The United States says it doesn’t really know what happened to much of the weapons it sent to the government of Ukraine, with much of it dropping into a “big black hole.”
According to a new CNN report Tuesday, sources told the network that the U.S. government has few ways to track the massive supply of anti-tanks, anti-aircraft, and other arms sent to the conflict zone — and it is in large part due to a lack of observers on the ground to monitor where the weapons go.
CNN reports that the risk of the weapons falling into the wrong hands is a “risk the Biden administration is willing to take.”

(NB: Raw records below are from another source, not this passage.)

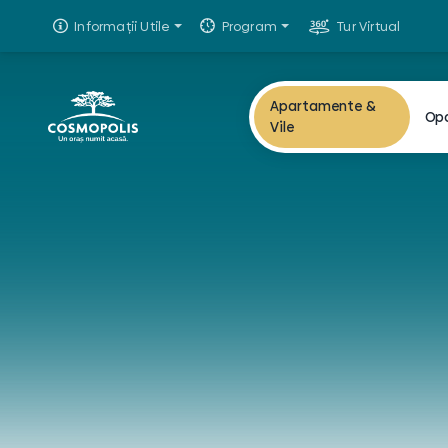
Informații Utile
Program
Tur Virtual
Apartamente &
Op
Vile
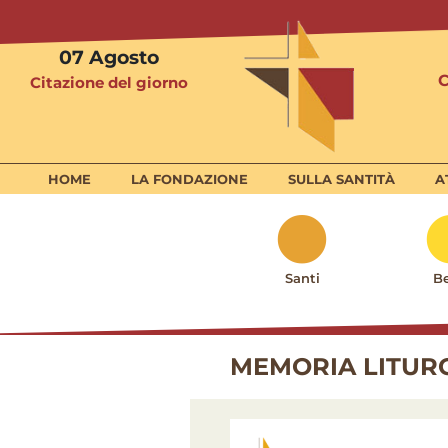
07
Agosto
Citazione del giorno
HOME
LA FONDAZIONE
SULLA SANTITÀ
A
Santi
Be
MEMORIA LITURG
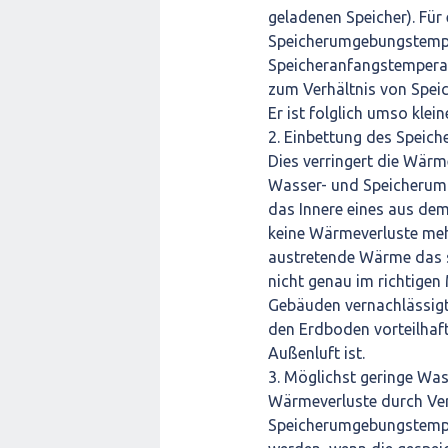
geladenen Speicher). Für
Speicherumgebungstemper
Speicheranfangstemperat
zum Verhältnis von Spei
Er ist folglich umso klein
2. Einbettung des Speich
Dies verringert die Wärm
Wasser- und Speicherum
das Innere eines aus dem
keine Wärmeverluste meh
austretende Wärme das 
nicht genau im richtige
Gebäuden vernachlässigt 
den Erdboden vorteilhaft
Außenluft ist.
3. Möglichst geringe Was
Wärmeverluste durch Ver
Speicherumgebungstempe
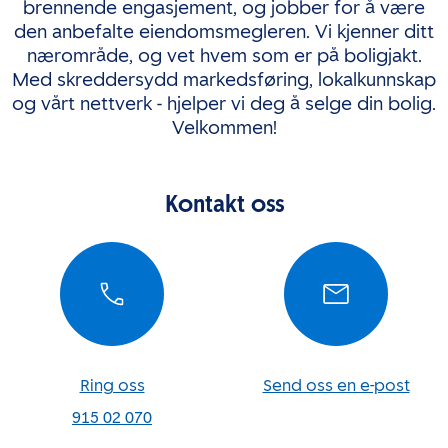
brennende engasjement, og jobber for å være
den anbefalte eiendomsmegleren. Vi kjenner ditt
nærområde, og vet hvem som er på boligjakt.
Med skreddersydd markedsføring, lokalkunnskap
og vårt nettverk - hjelper vi deg å selge din bolig.
Velkommen!
Kontakt oss
Ring oss
Send oss en e-post
915 02 070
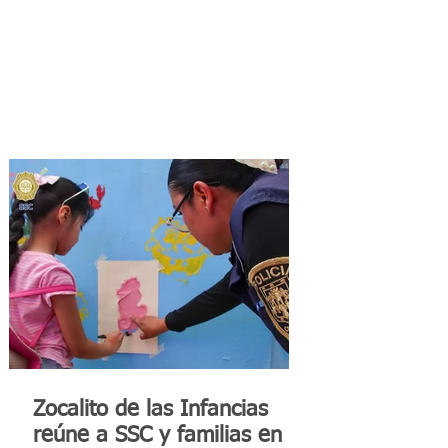
Zocalito de las Infancias
reúne a SSC y familias en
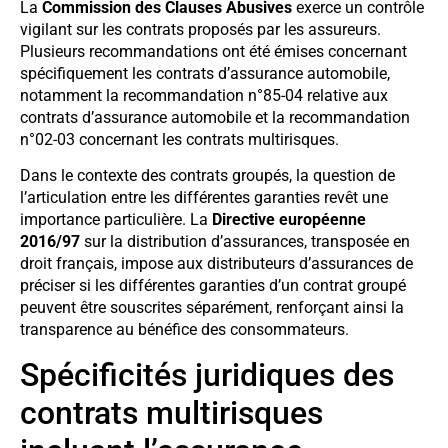
La
Commission des Clauses Abusives
exerce un contrôle
vigilant sur les contrats proposés par les assureurs.
Plusieurs recommandations ont été émises concernant
spécifiquement les contrats d’assurance automobile,
notamment la recommandation n°85-04 relative aux
contrats d’assurance automobile et la recommandation
n°02-03 concernant les contrats multirisques.
Dans le contexte des contrats groupés, la question de
l’articulation entre les différentes garanties revêt une
importance particulière. La
Directive européenne
2016/97
sur la distribution d’assurances, transposée en
droit français, impose aux distributeurs d’assurances de
préciser si les différentes garanties d’un contrat groupé
peuvent être souscrites séparément, renforçant ainsi la
transparence au bénéfice des consommateurs.
Spécificités juridiques des
contrats multirisques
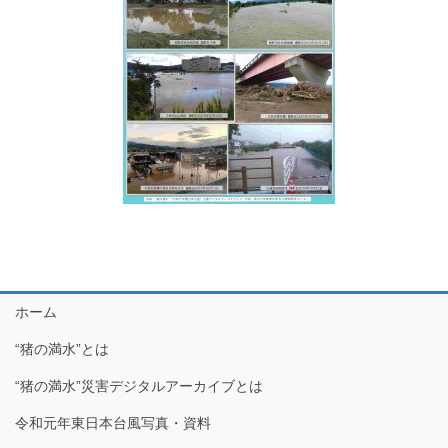
ホーム
“猪の満水”とは
“猪の満水”災害デジタルアーカイブとは
令和元年東日本台風写真・資料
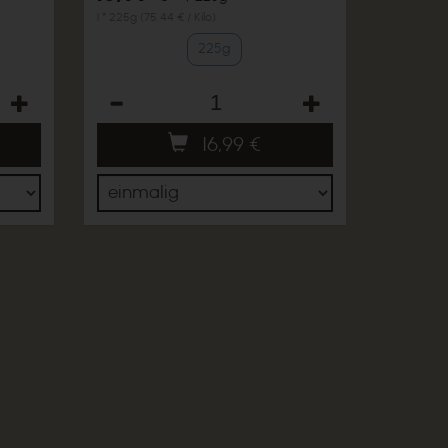
1 * 225g (75,44 € / Kilo)
225g
Anzahl
16,99
€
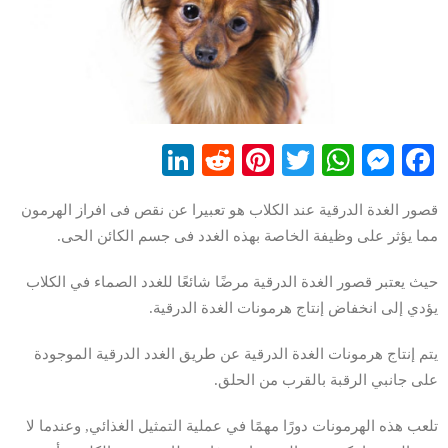
LinkedIn
Reddit
Pinterest
WhatsApp
Twitter
Messenger
Facebook
قصور الغدة الدرقية عند الكلاب هو تعبيرا عن نقص فى افراز الهرمون
مما يؤثر على وظيفة الخاصة بهذه الغدد فى جسم الكائن الحى.
حيث يعتبر قصور الغدة الدرقية مرضًا شائعًا للغدد الصماء في الكلاب
يؤدي إلى انخفاض إنتاج هرمونات الغدة الدرقية.
يتم إنتاج هرمونات الغدة الدرقية عن طريق الغدد الدرقية الموجودة
على جانبي الرقبة بالقرب من الحلق.
تلعب هذه الهرمونات دورًا مهمًا في عملية التمثيل الغذائي, وعندما لا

A senior defence official told the publication that the transfer of arms is “certainly the largest recent supply to a partner country in a conflict.”
U.S. officials and defence analysts say in the long term some of the weapons sent to Ukraine may well end up in the hands of bad actors, including militaries and militias that the U.S. did not intend to arm.
“We have fidelity for a short time, but when it enters the fog of war, we have almost zero," said an intelligence source. “It drops into a big black hole, and you have almost no sense of it at all after a short period of time.”
To date, the Biden administration has sent billions of dollars of weapons and military equipment into Ukraine. The risk that some of the shipments may land in “unexpected places” is high.
Speaking to CNN, an official said that the Biden administration views a failure to adequately arm Ukraine’s military as a greater risk.
The United States and NATO are almost entirely reliant on information from Ukraine’s government, which is notoriously corrupt. Indeed, as CNN itself points out, the government has an incentive to only provide information to only bolster their case for even more armaments and assistance.
“It's a war — everything they do and say publicly is designed to help them win the war,” said another source. “Every public statement is an information operation, every interview, every Zelensky appearance broadcast is an information operation.”
“It doesn't mean they're wrong to do it in any way,” the source added.
However, it would certainly be wrong for the United States, Canada, or any other NATO member to simply go along with the narrative as it offers little to no benefit for donor countries.
In addition to having few details about where the weapons are ending up, the U.S. admits that it has some “information gaps” in its ability to estimate Ukrainian casualties, which pale in comparison to the status of Russian forces in the country.
The Biden administration and NATO countries say they are providing weapons to Ukraine based on what the Ukrainian forces say they need, whether it's portable systems like Javelin and Stinger missiles or the Slovakian S-300 air defense system that was sent over the last week.
Javelin and Stinger missiles and rifles and ammunition are naturally harder to track than larger systems like the S-300, which was shipped by rail. Although Javelins have serial numbers, there is little way to track their transfer and use in real time, sources familiar with the matter say.
Last week the US agreed to provide Kyiv with the types of high-power capabilities some Biden administration officials viewed as too much of an escalation risk a few short weeks ago, including 11 Mi-17 helicopters, 18 155 mm Howitzer cannons and 300 more Switchblade drones. But much of that support hasn't yet come online — and the Switchblades are mobile, one-time use drones that would also likely be difficult to track after the fact.
The situation in Ukraine is similar to the U.S. support of the Mujahideen in Afghanistan in the 1980s, which saw much of its anti-aircraft stinger missiles landing on the black market. Terrorists have also threatened to use the U.S. weapons against commercial aircraft.